It is the most difficult century yet to find a husband; many women have already resigned to fate, looking forward to their single years, with no inclination to have a long term relationship that could lead to marriage. Why are things so difficult in the 21st century? Of course it would be easy to point at men and all their shortcomings, but really we ladies also set ourselves up for failure more than we'd like to admit. From my observations, I have come to learn that we ladies of the 21st century have a lot to learn when it comes to building successful relationships, and here I have identified five ways we set ourselves up for failure in relationships.
We follow the rules of others: If there is one thing I have learned about relationships, it's the fact that no two relationships work out the same way! The fact that Miss A could successfully pull off a long distance relationship doesn't mean you can too. The fact that she handles conflict a certain way with her man, doesn't mean the same rules will work for you. I just think women are too lazy these days to understand their men so they use the rules of others to govern their relationships, yet they wonder why things don't work out the way they expect. Guys are not all the same ladies!

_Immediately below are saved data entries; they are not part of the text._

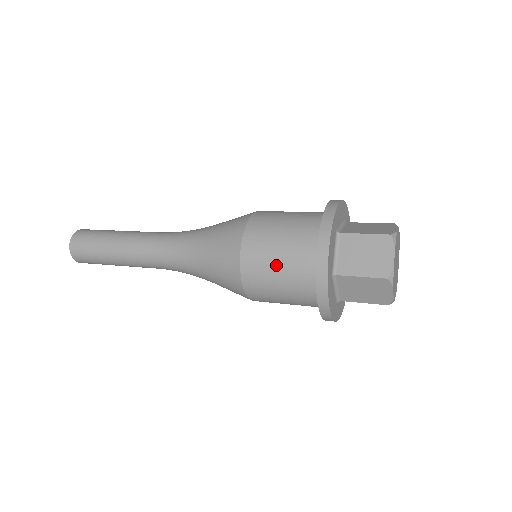
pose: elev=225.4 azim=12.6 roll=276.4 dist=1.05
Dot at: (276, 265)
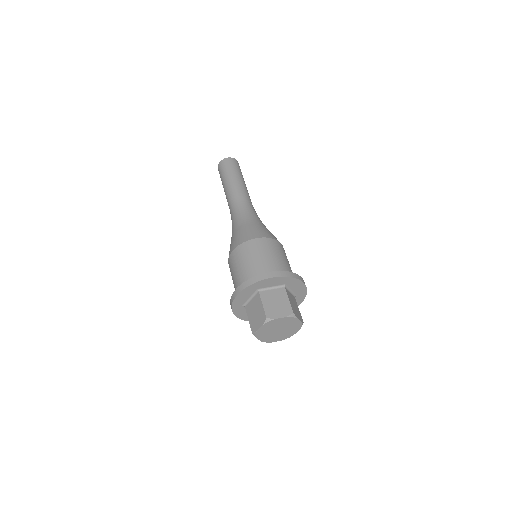
Dot at: (233, 276)
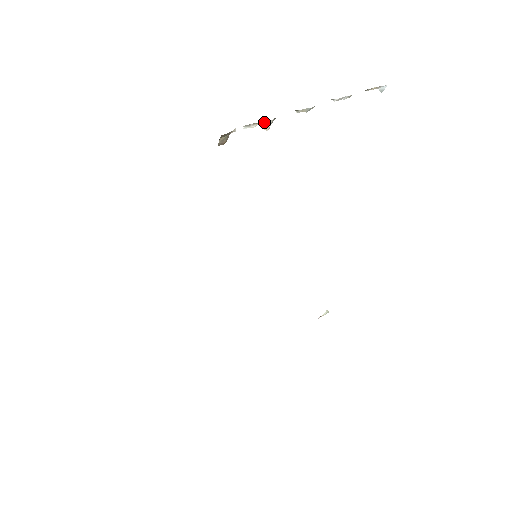
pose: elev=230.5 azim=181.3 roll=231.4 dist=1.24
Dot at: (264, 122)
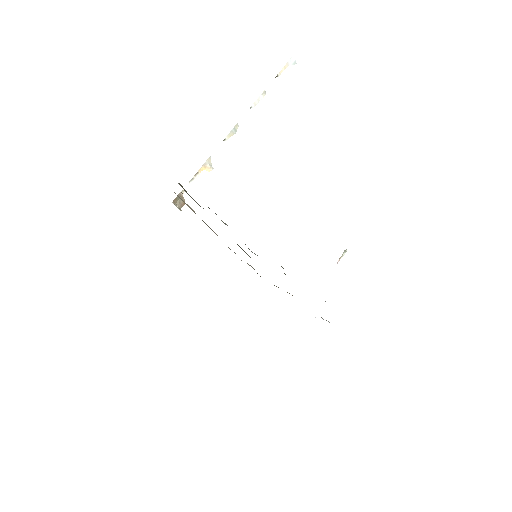
Dot at: (203, 168)
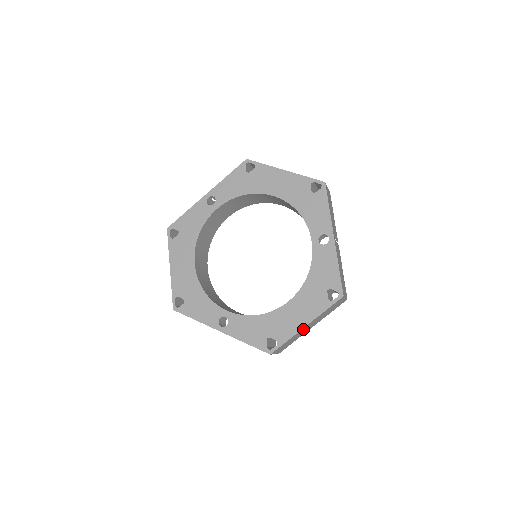
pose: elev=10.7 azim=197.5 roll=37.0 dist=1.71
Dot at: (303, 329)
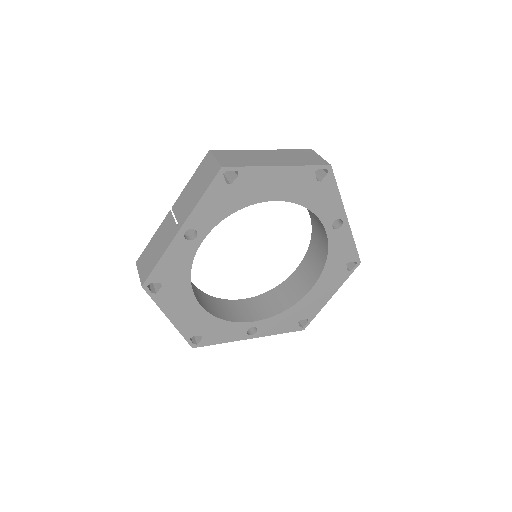
Dot at: occluded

We go in with an agenda: What happened to good old friendship and building a foundation with a person? These days many women go into a relationship simply for what they can get out of it- the status, the admiration of others and perhaps the money. Don't get me wrong; it's nice to have all those things, but they should not be the reason you choose to be with a person. It's no surprise that young women walk out of marriages for no reason these days! So many women get disappointed after sealing the deal because they realize that what seemed to be the opulent and ostentatious lifestyle they expected to have is not all it seemed to be from the outside.
We act like wives before we become wives; I think this is the biggest flaw of the 21st century woman. For some reason I cannot comprehend, many women feel the need to prove themselves worthy of marriage. They go out of their way to act likeable and try as much as possible to fit the virtual image of a wife. They do all the chores, cook meals, do the laundry and try to establish themselves as wives worthy of a ring. if you're one of those women, stop it now! Stop trying to prove you are worth marrying. A guy already knows if he wants you forever whether you prove your worth to him or not. Stop trying to mould yourself into what you believe a wife should act like. Not only does this put strain on you, it puts strain on the guy too! All of a sudden, his fun happy girlfriend is only talking about practical couples stuff, when they could be planning a weekend away and talking about weird stuff. Stop arriving at his place like you are on a sanitary mission; I don't understand women who arrive and head straight to the kitchen to clean the dishes. Except you have OCD like me, it's not cool! (By the way, I clean up at my female friends too, because untidiness and my peace of mind are just parallel lines). Stop taking the fun out of the relationship with your 'wifeliness' (yes that's a fake word, but you get the point).
We get too comfortable; This is what happens when women act like wives before they even get a proposal. Yes, your man should love your natural unretouched beauty; but he doesn't have to deal with that every single day. Put some effort into your appearance. Makeup is not a crime against your originality; it's there to enhance your features. Invest in looking after yourself; keep your skin in good condition, do your hair, keep your nails clean, put on clean clothes, invest in fragrances; just make an effort in every way! Don't get too comfortable with not putting in any effort. At least let him know you still want to be admired as he did when he first met you.
We turn a blind eye when we shouldn't; There are character traits in some men that you would rather not put up with, but simply because all your friends or some celebrities on Instagram are putting up with it, you decide it's OK to deal with the drama that comes with it. Well, STOP! Stop turning a blind eye to things that break or hurt your feelings. Stop going with the flow or hoping for change. Stop trying to change a man; he's called a man for a reason! He's not a toddler or an adolescent. He's a man- a man who is set in his ways, whom only God can change. Stop stringing yourself along for a relationship that does not add any value to your life.